__EXTRACTED TEXT__.
# New Bee Keeper in West Bend, WI



## Tappert (Nov 25, 2008)

Welcome, morgantheship, from a fellow Wisconsin beekeeper. Like you, I got away from beekeeping for a while, then came back to it three years ago. Only difference is...my absence lasted 45 years.

You ask about applying 12 volts to the frame wires. I've never tried that, but the only way I can imagine would be to hook up a 12v car battery to the hive frame. I would try using a set of jumpers and touch the wires on the outside of the end bars of the frames where the wire goes from hole to hole. I don't know if you'd get a nuclear meltdown  or it would work.

I just use a spur embedder and don't even heat it. Dadant offers two types now: one the old style with the large teeth, and another one that has a groove that rides along the wire (does not work on crimped wire) and shorter teeth. I've used both and am not sure which one I like best. Just be careful with the first type that you guide the teeth along the wire. If you slip off, you go right through the foundation. It takes a little practice to do it right. Don't go too fast.

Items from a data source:
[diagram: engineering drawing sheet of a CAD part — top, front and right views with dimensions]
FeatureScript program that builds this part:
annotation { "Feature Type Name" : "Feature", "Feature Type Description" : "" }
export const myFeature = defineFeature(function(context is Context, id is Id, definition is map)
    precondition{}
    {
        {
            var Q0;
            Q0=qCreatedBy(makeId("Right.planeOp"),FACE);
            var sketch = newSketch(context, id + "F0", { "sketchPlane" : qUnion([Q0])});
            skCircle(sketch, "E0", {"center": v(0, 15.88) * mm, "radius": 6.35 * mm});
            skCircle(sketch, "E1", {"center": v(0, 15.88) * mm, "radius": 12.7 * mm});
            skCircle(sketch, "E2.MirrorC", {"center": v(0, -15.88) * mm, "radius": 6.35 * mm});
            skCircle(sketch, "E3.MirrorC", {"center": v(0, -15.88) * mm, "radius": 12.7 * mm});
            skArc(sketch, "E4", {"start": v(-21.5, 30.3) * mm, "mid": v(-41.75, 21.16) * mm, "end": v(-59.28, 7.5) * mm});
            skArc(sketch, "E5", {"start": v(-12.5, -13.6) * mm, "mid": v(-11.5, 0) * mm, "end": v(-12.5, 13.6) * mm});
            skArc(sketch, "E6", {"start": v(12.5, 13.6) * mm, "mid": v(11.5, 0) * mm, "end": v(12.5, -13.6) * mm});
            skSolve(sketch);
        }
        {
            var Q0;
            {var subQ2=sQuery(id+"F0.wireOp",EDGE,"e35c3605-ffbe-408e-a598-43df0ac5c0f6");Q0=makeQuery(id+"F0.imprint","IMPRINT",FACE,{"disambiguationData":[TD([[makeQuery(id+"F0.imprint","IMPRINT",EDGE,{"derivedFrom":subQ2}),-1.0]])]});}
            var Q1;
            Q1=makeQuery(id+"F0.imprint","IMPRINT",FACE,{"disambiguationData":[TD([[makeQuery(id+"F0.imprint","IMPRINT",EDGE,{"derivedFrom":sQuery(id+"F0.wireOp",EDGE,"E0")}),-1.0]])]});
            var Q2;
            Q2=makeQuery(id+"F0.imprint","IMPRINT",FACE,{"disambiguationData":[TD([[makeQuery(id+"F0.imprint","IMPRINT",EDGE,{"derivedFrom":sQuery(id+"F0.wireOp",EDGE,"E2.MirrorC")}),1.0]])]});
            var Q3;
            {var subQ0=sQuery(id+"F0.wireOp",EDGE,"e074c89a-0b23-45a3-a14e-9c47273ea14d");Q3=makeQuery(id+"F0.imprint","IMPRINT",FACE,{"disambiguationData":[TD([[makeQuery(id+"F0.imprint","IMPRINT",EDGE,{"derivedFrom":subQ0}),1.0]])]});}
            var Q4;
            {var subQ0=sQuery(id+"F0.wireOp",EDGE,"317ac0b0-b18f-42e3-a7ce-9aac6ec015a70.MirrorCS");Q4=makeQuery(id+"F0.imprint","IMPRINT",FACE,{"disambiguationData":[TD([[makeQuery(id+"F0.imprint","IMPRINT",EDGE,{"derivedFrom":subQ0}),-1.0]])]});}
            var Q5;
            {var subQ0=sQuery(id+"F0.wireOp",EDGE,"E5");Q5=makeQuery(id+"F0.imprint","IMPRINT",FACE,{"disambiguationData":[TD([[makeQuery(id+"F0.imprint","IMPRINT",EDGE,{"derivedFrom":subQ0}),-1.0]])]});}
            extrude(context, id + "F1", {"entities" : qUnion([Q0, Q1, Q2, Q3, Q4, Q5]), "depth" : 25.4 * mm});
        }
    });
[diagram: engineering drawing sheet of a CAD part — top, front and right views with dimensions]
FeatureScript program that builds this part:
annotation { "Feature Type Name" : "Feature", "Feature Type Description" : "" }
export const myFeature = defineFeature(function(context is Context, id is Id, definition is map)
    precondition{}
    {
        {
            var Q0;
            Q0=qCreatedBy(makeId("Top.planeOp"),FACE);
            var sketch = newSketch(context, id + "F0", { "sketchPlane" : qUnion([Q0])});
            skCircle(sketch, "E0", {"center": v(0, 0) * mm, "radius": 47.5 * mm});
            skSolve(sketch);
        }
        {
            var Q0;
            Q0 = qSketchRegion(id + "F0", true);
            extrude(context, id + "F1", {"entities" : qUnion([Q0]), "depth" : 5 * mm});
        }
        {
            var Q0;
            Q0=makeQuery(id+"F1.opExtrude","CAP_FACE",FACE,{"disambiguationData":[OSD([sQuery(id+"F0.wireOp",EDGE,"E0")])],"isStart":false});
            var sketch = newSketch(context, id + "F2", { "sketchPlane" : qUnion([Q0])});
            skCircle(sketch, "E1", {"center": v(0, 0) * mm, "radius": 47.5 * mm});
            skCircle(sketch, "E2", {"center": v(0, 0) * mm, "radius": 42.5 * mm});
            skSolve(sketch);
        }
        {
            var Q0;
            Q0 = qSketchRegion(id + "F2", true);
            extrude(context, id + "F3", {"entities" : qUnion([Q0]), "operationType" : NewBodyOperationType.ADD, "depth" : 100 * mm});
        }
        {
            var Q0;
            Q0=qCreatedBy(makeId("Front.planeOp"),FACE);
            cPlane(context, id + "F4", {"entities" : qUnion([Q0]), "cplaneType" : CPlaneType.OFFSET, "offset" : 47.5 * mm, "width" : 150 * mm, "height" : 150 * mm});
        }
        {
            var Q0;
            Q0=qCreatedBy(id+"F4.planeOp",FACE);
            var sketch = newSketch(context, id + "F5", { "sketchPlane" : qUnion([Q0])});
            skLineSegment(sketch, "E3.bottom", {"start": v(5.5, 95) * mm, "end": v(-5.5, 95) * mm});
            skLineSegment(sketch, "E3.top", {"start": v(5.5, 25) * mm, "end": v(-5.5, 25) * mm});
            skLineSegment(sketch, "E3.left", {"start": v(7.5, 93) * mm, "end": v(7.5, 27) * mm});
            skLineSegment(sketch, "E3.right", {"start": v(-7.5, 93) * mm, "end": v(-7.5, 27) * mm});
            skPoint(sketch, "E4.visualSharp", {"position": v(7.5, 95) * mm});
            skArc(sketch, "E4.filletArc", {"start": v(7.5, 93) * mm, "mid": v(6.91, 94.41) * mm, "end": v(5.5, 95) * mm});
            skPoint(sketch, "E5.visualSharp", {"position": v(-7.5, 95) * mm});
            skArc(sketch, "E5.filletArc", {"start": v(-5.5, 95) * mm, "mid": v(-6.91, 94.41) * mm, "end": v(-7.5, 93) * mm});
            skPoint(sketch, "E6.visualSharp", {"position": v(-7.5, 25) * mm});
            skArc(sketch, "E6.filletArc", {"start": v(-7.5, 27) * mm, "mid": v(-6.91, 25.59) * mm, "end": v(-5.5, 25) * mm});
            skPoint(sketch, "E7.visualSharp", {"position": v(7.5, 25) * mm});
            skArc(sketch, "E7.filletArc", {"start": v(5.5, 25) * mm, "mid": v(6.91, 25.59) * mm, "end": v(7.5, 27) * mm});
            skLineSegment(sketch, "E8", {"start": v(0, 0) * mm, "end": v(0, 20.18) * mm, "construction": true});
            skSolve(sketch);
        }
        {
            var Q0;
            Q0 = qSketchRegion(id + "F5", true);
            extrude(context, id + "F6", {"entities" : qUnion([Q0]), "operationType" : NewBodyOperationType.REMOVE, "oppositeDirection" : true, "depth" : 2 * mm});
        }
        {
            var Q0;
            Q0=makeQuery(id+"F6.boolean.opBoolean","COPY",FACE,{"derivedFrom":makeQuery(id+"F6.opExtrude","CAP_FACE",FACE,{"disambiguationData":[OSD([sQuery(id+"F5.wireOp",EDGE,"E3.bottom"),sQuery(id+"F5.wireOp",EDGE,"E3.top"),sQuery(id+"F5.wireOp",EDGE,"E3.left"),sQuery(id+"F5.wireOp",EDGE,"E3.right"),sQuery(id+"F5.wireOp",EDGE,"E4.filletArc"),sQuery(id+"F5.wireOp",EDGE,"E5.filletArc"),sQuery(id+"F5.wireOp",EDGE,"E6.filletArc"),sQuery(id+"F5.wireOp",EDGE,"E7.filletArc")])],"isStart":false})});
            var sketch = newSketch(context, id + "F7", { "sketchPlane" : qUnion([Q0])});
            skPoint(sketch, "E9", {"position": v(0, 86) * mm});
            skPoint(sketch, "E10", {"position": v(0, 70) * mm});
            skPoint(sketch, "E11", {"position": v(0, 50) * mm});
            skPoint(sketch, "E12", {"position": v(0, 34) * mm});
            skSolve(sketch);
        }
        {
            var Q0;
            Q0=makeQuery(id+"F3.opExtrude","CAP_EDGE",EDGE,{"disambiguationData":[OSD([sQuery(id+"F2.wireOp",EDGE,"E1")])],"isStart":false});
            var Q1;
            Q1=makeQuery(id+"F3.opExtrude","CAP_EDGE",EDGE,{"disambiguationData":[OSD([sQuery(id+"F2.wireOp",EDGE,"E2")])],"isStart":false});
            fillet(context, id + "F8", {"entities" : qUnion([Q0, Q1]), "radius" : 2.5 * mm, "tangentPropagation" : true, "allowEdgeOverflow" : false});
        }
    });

__TO BE DONE__. Copy out the part of the beekeeping thread that begins at the words "You ask about" and stops after the words "it would work.".

__SOLUTION TO THE EXERCISE__.
You ask about applying 12 volts to the frame wires. I've never tried that, but the only way I can imagine would be to hook up a 12v car battery to the hive frame. I would try using a set of jumpers and touch the wires on the outside of the end bars of the frames where the wire goes from hole to hole. I don't know if you'd get a nuclear meltdown  or it would work.